Task to complete =
Each line below should be repeated exactly as written, with no pictures carried over.

The data =
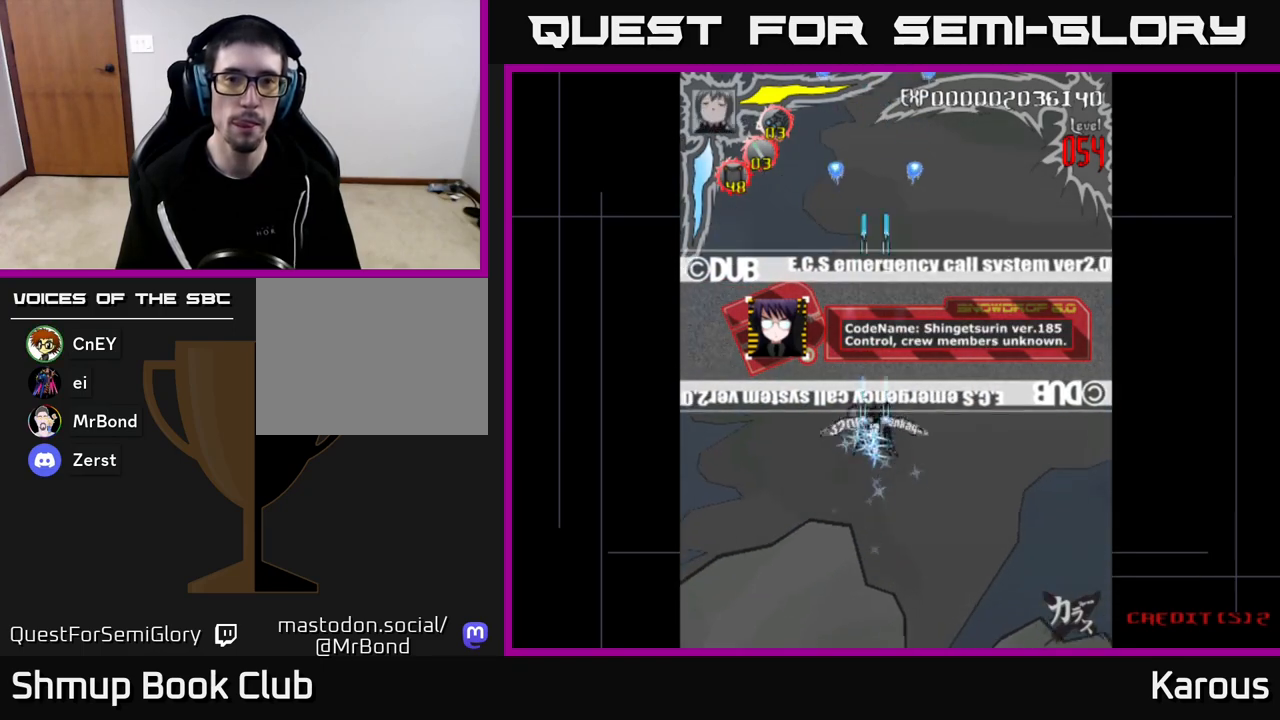
{"buttons": ["A"], "left_stick": "center", "right_stick": "center", "events": [[17, "DPAD_RIGHT", "down"], [50, "DPAD_RIGHT", "up"]]}
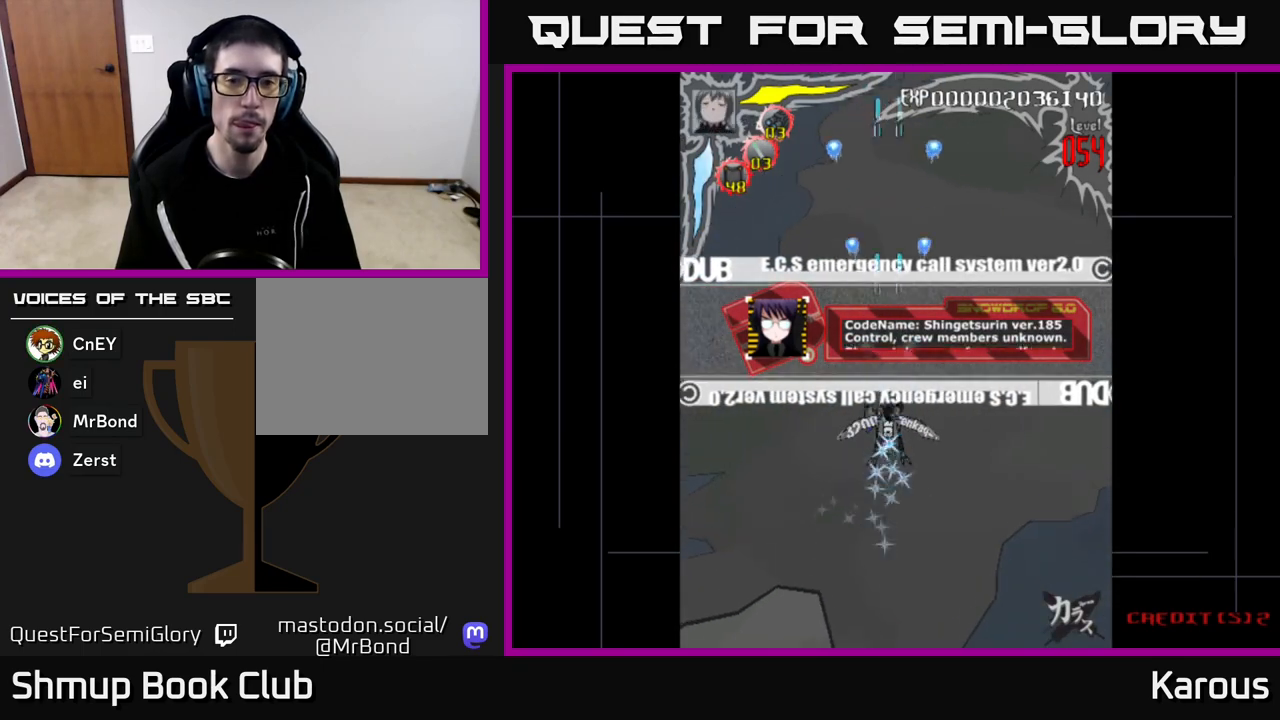
{"buttons": ["A"], "left_stick": "center", "right_stick": "center", "events": []}
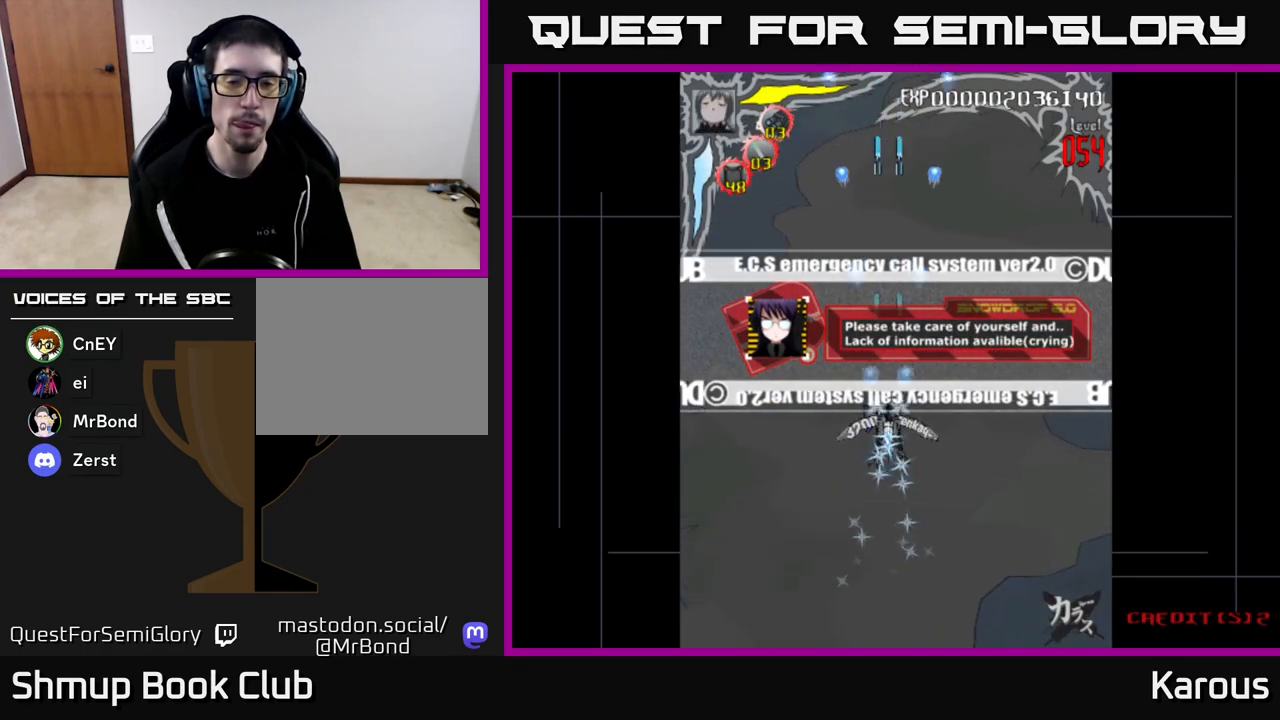
{"buttons": ["A"], "left_stick": "center", "right_stick": "center", "events": []}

Task output =
{"buttons": ["A"], "left_stick": "center", "right_stick": "center", "events": [[17, "DPAD_RIGHT", "down"], [50, "DPAD_RIGHT", "up"]]}
{"buttons": ["A"], "left_stick": "center", "right_stick": "center", "events": []}
{"buttons": ["A"], "left_stick": "center", "right_stick": "center", "events": []}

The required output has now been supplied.